C.T : Comme les autres personnages, il vient directement de nos souvenirs. Il est né de la « fusion » de deux de nos amis New Yorkais. Le premier était notre mentor durant les cinq années que nous avons passé sur le David Letterman Show, un type « larger than life », gros fumeur, gros buveur, gros mangeur, qui n’arrêtait pas de nous dire « boy, I’m gonna teach you how to live » (« je vais vous apprendre à vivre », ndlr). Si nous avions suivi ses « leçons », nous serions six pieds sous terre depuis belle lurette ! Il nous conseillait de boire beaucoup, de toujours porter des costards cravate et de ne jamais prendre le métro ! En gros, c’était un type qui vivait une vie parfaitement dingue, malsaine, mais qui était convaincu de détenir le secret d’une vie réussie. Notre seconde source d’inspiration était un fêtard comme on en voit rarement, qui voulait aller en boîte tous les soirs, qui nous appelait en prétendant avoir huit soirées différentes le même jour ! Techniquement, c’était un abruti, mais il était tout le temps motivé, tout le temps disponible.
Aviez-vous conscience que Barney allait voler la vedette aux autres personnages ?

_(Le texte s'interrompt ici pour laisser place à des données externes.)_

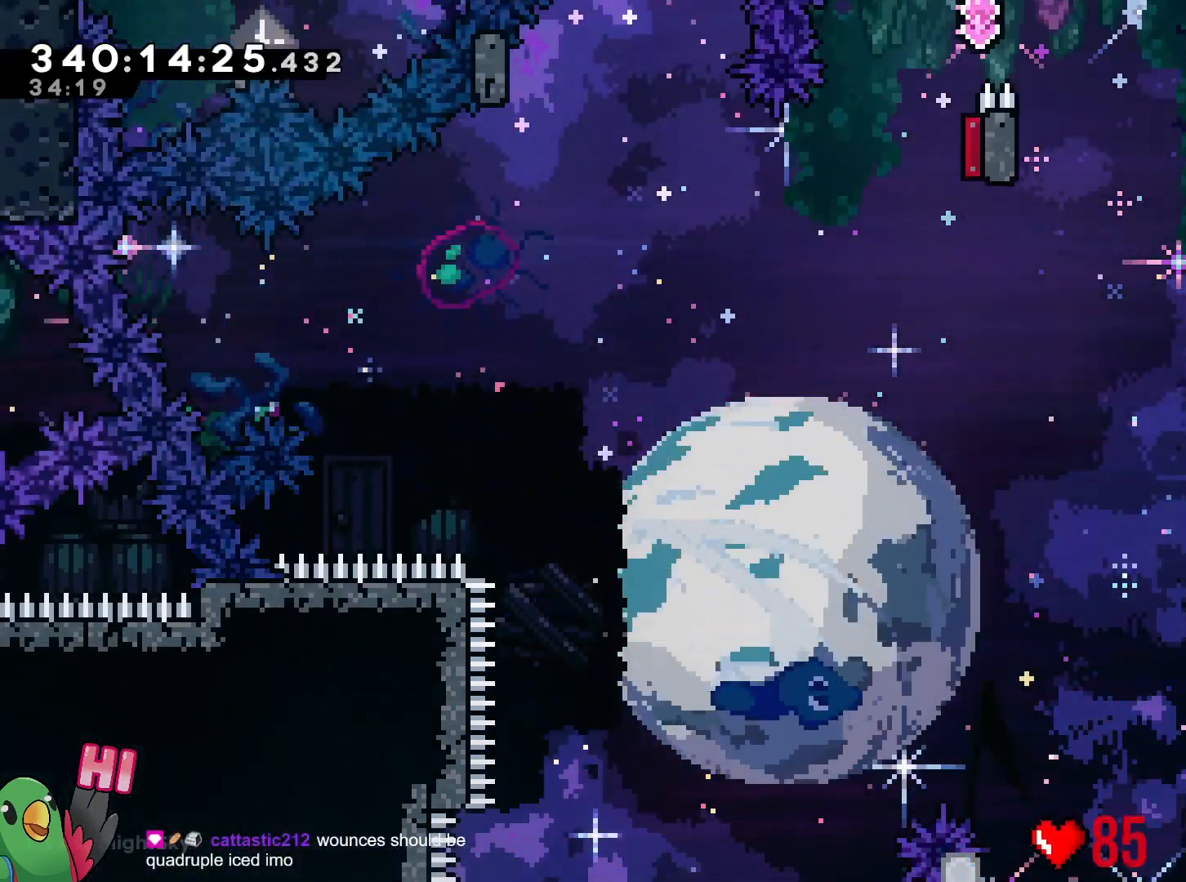
{"buttons": ["B"], "left_stick": "up", "right_stick": "center", "events": [[67, "left_stick", "down"], [167, "B", "down"], [200, "left_stick", "left"], [384, "left_stick", "up"]]}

C.T : C’est le personnage le plus extrême, le moins réaliste, et c’est pour ça qu’il est si drôle. Nous pouvons lui faire faire tout et n’importe quoi. Il n’est pas là pour qu’on s’identifie à lui, comme les autres héros. Néanmoins, dans la troisième et la quatrième saison, il gagne en intensité, en épaisseur, traverse quelques mauvaises passes. Du coup, il devient plus humain.
Les décors de How I Met Your Mother sont on ne peut plus classiques : l’appartement, le bar, etc…
C.B : Au départ, c’était une nécessité. Il faut limiter le nombre de décors, nous nous sommes donc concentré sur la colocation et le pub. Le plus important, c’est de faire vivre ces décors différemment, de leur donner une âme. Ce qu’il ne faut jamais oublier, c’est qu’How I Met Your Mother est un enchaînement de souvenirs. Tout ce que nous voyons n’est pas réel, c’est une réalité passée au prisme de la mémoire de Ted. Par exemple, je vous mets au défi de louer pour un prix raisonnable un appartement de la taille de celui de la série dans l’Upper West Side ! En « vérité », il devait être plus petit.
Les héros de Friends buvaient du café au Central Perk. Ceux de How I Met Your Mother tournent à la bière et au whisky !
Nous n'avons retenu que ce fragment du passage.